In the study, highlighted at the front cover of the journal, researchers used machine learning to study brain electrical activity during memory reactivation. “Using artificial neural networks, we have been able to identify electrical fotprints associated to events with similar informational content, presumably encoding the same memory trace. Using sophisticated experimental techniques we have succeeded in isolating the activity of individual neurons during these 'memories'” explains Liset Menéndez de la Prida, the Cajal Institute researcher who lead the work.
As the researchers observed in their study, activity of hippocampal cells is precisely modulated during memory trace reactivation. “We have seen that most hippocampal cells acutely respond to 'excitation' and 'inhibition' as a kind of cellular yin-yang, in such a way that the participation of individual neurons of memory traces is extremely selective,” explains Manuel Valero, the first author of the paper.
“Only those hippocampal neurons carrying information about a memory to be reactivated would receive more 'excitation' than 'inhibition' to be biased for a particular memory trace. This mechanism endows the hippocampus with the ability to reactivate individual memories without merging information.”

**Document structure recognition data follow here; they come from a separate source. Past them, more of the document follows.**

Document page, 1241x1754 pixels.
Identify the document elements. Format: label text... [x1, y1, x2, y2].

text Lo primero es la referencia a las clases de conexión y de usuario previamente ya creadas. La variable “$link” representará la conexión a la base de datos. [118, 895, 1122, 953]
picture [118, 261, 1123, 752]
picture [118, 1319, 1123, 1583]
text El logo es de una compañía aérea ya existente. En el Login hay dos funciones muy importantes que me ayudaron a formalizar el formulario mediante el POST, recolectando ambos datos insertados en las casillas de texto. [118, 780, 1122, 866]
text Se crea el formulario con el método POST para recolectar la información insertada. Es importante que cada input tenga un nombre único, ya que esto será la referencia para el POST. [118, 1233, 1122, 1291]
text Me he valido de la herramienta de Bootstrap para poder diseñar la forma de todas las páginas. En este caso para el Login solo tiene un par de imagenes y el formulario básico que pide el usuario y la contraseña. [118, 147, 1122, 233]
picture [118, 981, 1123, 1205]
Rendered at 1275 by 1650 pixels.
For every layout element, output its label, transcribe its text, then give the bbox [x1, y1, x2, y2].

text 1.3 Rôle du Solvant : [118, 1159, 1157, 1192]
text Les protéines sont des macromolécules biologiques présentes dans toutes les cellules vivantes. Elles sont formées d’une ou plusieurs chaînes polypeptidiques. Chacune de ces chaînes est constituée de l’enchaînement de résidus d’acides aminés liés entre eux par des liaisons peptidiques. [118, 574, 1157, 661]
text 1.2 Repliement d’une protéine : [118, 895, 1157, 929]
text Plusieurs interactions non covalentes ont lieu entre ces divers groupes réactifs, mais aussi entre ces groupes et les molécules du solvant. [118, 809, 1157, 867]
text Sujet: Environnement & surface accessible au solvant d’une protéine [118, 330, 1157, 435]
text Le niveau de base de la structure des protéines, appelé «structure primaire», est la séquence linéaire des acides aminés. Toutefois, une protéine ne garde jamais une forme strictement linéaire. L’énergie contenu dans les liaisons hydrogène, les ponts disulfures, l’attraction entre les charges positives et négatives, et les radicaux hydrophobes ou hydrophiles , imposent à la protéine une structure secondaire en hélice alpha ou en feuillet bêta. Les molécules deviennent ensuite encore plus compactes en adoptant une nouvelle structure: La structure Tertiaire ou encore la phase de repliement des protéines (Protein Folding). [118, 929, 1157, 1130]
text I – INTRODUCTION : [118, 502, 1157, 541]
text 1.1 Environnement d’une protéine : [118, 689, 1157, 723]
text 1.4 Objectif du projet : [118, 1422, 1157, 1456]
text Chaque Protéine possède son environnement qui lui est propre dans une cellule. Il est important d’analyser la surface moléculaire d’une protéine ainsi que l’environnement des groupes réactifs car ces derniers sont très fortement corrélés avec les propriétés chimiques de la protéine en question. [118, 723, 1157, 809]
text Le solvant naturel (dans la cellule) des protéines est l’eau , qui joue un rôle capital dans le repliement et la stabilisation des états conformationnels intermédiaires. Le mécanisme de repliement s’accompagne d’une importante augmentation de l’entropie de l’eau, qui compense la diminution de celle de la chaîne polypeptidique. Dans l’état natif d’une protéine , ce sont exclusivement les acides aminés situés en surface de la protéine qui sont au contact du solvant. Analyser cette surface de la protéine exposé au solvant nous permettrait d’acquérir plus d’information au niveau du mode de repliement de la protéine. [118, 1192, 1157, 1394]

In addition, researchers show that an imbalance between 'excitation' and 'inhibition' -characteristic of some brain diseases such as epilepsy- could be catastrophic for memories. “In epilepsy, we see a link between this mechanism and memory deficits. Our data suggest that alterations of excitation-inhibition balance not only contributes to epileptic activity, but also to the collapse of individual memory traces during consolidation, like an indissoluble mixture,” explains Menéndez de la Prida.
The hippocampus, vital to generating memory
As researchers point out, the function of hippocampus in memory was unveiled by the famous patient HM. “After he underwent bilateral surgical resection of both hippocampi for treating his epilepsy, he was unable to form new episodic memories.”
Menéndez de la Prida explains that with the advancement of neuroscience, it has become increasingly clear that the hippocampus may play a dual role in memory formation. “First, it represents information concerning the time and place where you are at this moment, through sequences of neuronal activity that signal your location in the room and some other temporal contingencies”
Valero adds, “Once this information is collected, it must be transformed it into a long-term memory. This is carried out by the hippocampus through a process called consolidation. During consolidation, neuronal sequences already activated during experience are replayed several times at high speed. It is a process which expends a great deal of energy to leave an electrical footprint”. That footprint seems now to be more easily detected in the apparently noisy brain activity.